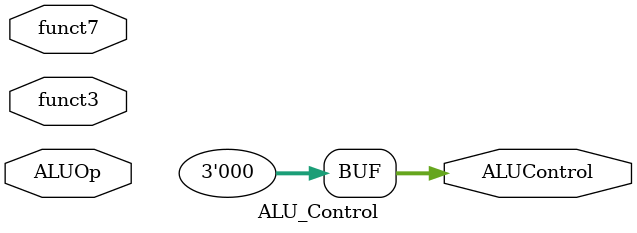
<source format=v>
module ALU_Control
(
    ALUOp,
    funct7,
    funct3,
    ALUControl
);

// Interface
input [1:0] ALUOp;
input [6:0] funct7;
input [2:0] funct3;

output [2:0] ALUControl;

assign ALUControl = 0;

endmodule

</source>
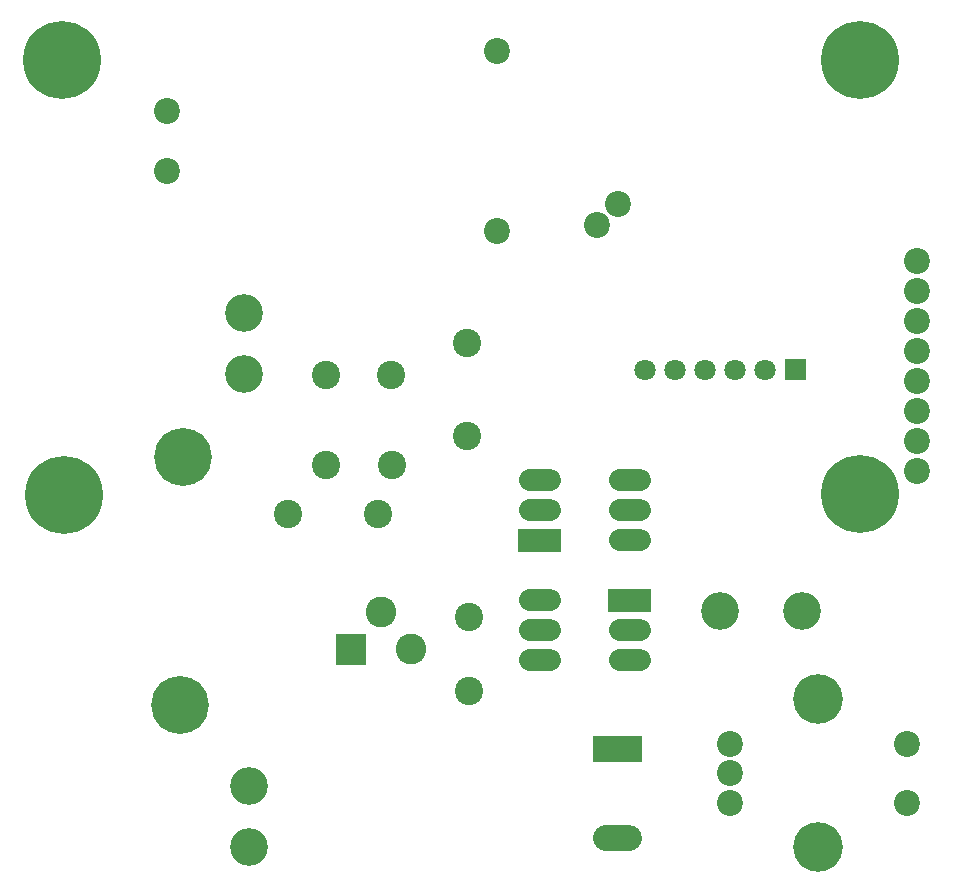
<source format=gbr>
%FSLAX34Y34*%
%MOMM*%
%LNSOLDERMASK_TOP*%
G71*
G01*
%ADD10C,1.800*%
%ADD11C,1.900*%
%ADD12C,2.400*%
%ADD13C,3.200*%
%ADD14C,2.600*%
%ADD15C,4.900*%
%ADD16C,2.200*%
%ADD17C,4.200*%
%ADD18C,2.200*%
%ADD19C,6.600*%
%ADD20C,0.800*%
%LPD*%
G36*
X663526Y446918D02*
X663526Y428918D01*
X645526Y428918D01*
X645526Y446918D01*
X663526Y446918D01*
G37*
X629127Y437918D02*
G54D10*
D03*
X603726Y437919D02*
G54D10*
D03*
X578326Y437919D02*
G54D10*
D03*
X552926Y437919D02*
G54D10*
D03*
X527526Y437919D02*
G54D10*
D03*
G54D11*
X505675Y344234D02*
X522675Y344234D01*
G54D11*
X429475Y318834D02*
X446475Y318834D01*
G54D11*
X505675Y318834D02*
X522675Y318834D01*
G54D11*
X429475Y344234D02*
X446475Y344234D01*
G54D11*
X505675Y293434D02*
X522675Y293434D01*
G54D11*
X429475Y191834D02*
X446475Y191834D01*
G54D11*
X505675Y217234D02*
X522675Y217234D01*
G54D11*
X429475Y217234D02*
X446475Y217234D01*
G54D11*
X505675Y191834D02*
X522675Y191834D01*
G54D11*
X429475Y242634D02*
X446475Y242634D01*
X225250Y315659D02*
G54D12*
D03*
X257000Y356934D02*
G54D12*
D03*
X312959Y356934D02*
G54D12*
D03*
X376447Y381780D02*
G54D12*
D03*
X257000Y433134D02*
G54D12*
D03*
X312563Y433134D02*
G54D12*
D03*
X376447Y460361D02*
G54D12*
D03*
X301450Y315659D02*
G54D12*
D03*
G36*
X419975Y302934D02*
X455975Y302934D01*
X455975Y283934D01*
X419975Y283934D01*
X419975Y302934D01*
G37*
G36*
X496175Y252134D02*
X532175Y252134D01*
X532175Y233134D01*
X496175Y233134D01*
X496175Y252134D01*
G37*
X191829Y33906D02*
G54D13*
D03*
X191830Y85907D02*
G54D13*
D03*
G36*
X291199Y214202D02*
X291199Y188202D01*
X265199Y188202D01*
X265199Y214202D01*
X291199Y214202D01*
G37*
X303599Y232952D02*
G54D14*
D03*
X328999Y201202D02*
G54D14*
D03*
X136338Y363901D02*
G54D15*
D03*
X133163Y154351D02*
G54D15*
D03*
X660496Y233410D02*
G54D13*
D03*
X591032Y233411D02*
G54D13*
D03*
X378485Y228298D02*
G54D12*
D03*
X378485Y165598D02*
G54D12*
D03*
X598890Y121450D02*
G54D16*
D03*
X598890Y71450D02*
G54D16*
D03*
X598890Y96450D02*
G54D16*
D03*
X748890Y121450D02*
G54D16*
D03*
X748890Y71450D02*
G54D16*
D03*
X673890Y158950D02*
G54D17*
D03*
X673890Y33950D02*
G54D17*
D03*
X402235Y555825D02*
G54D16*
D03*
X402234Y708224D02*
G54D16*
D03*
X122834Y657425D02*
G54D16*
D03*
X122834Y606625D02*
G54D16*
D03*
G54D18*
X493856Y41222D02*
X513856Y41222D01*
G36*
X482856Y128221D02*
X524856Y128221D01*
X524856Y106221D01*
X482856Y106221D01*
X482856Y128221D01*
G37*
X709155Y332456D02*
G54D19*
D03*
X685154Y332456D02*
G54D20*
D03*
X692184Y349426D02*
G54D20*
D03*
X709155Y356456D02*
G54D20*
D03*
X726125Y349426D02*
G54D20*
D03*
X733154Y332456D02*
G54D20*
D03*
X726125Y315485D02*
G54D20*
D03*
X709155Y308456D02*
G54D20*
D03*
X692184Y315485D02*
G54D20*
D03*
X709612Y699962D02*
G54D19*
D03*
X685611Y699962D02*
G54D20*
D03*
X692640Y716933D02*
G54D20*
D03*
X709611Y723962D02*
G54D20*
D03*
X726582Y716933D02*
G54D20*
D03*
X733611Y699962D02*
G54D20*
D03*
X726582Y682991D02*
G54D20*
D03*
X709611Y675962D02*
G54D20*
D03*
X692640Y682991D02*
G54D20*
D03*
X757573Y352300D02*
G54D16*
D03*
X757573Y377700D02*
G54D16*
D03*
X757573Y403100D02*
G54D16*
D03*
X757573Y428500D02*
G54D16*
D03*
X757573Y453900D02*
G54D16*
D03*
X757573Y479300D02*
G54D16*
D03*
X757573Y504700D02*
G54D16*
D03*
X757573Y530100D02*
G54D16*
D03*
X34924Y331662D02*
G54D19*
D03*
X10923Y331662D02*
G54D20*
D03*
X17953Y348633D02*
G54D20*
D03*
X34924Y355662D02*
G54D20*
D03*
X51894Y348633D02*
G54D20*
D03*
X58924Y331662D02*
G54D20*
D03*
X51894Y314692D02*
G54D20*
D03*
X34924Y307662D02*
G54D20*
D03*
X17953Y314692D02*
G54D20*
D03*
X33336Y699962D02*
G54D19*
D03*
X9336Y699962D02*
G54D20*
D03*
X16366Y716933D02*
G54D20*
D03*
X33336Y723962D02*
G54D20*
D03*
X50306Y716933D02*
G54D20*
D03*
X57336Y699962D02*
G54D20*
D03*
X50306Y682992D02*
G54D20*
D03*
X33336Y675962D02*
G54D20*
D03*
X16366Y682992D02*
G54D20*
D03*
X187464Y433956D02*
G54D13*
D03*
X187464Y485957D02*
G54D13*
D03*
X504280Y578100D02*
G54D16*
D03*
X486319Y560139D02*
G54D16*
D03*
M02*

</source>
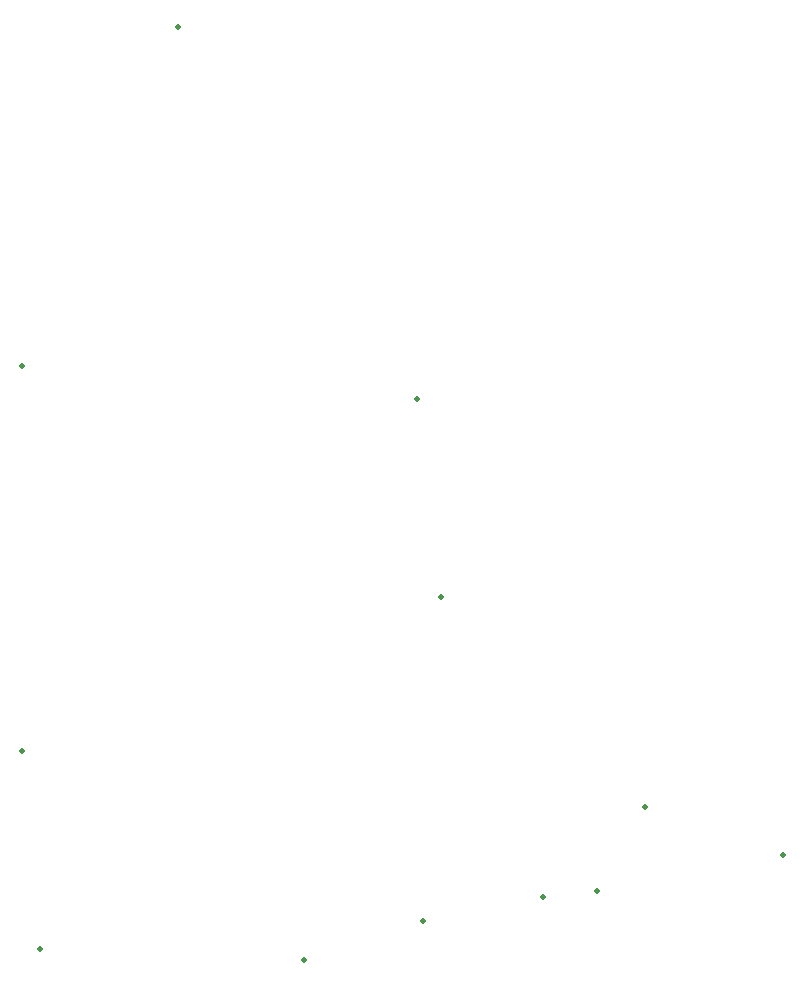
<source format=gbr>
G04 EAGLE Gerber RS-274X export*
G75*
%MOMM*%
%FSLAX34Y34*%
%LPD*%
%INVias*%
%IPPOS*%
%AMOC8*
5,1,8,0,0,1.08239X$1,22.5*%
G01*
%ADD10C,0.502400*%


D10*
X462280Y193040D03*
X360680Y172720D03*
X508000Y198120D03*
X548640Y269240D03*
X665480Y228600D03*
X260350Y139700D03*
X36830Y148590D03*
X21590Y316230D03*
X21590Y642620D03*
X153670Y929640D03*
X375920Y447040D03*
X355600Y614680D03*
M02*

</source>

● ● ● ● ●

Written task: Take from the listing every line in which the word "input" appears.

Expected output:
input [1:0] ALUOp;
input [6:0] funct7;
input [2:0] funct3;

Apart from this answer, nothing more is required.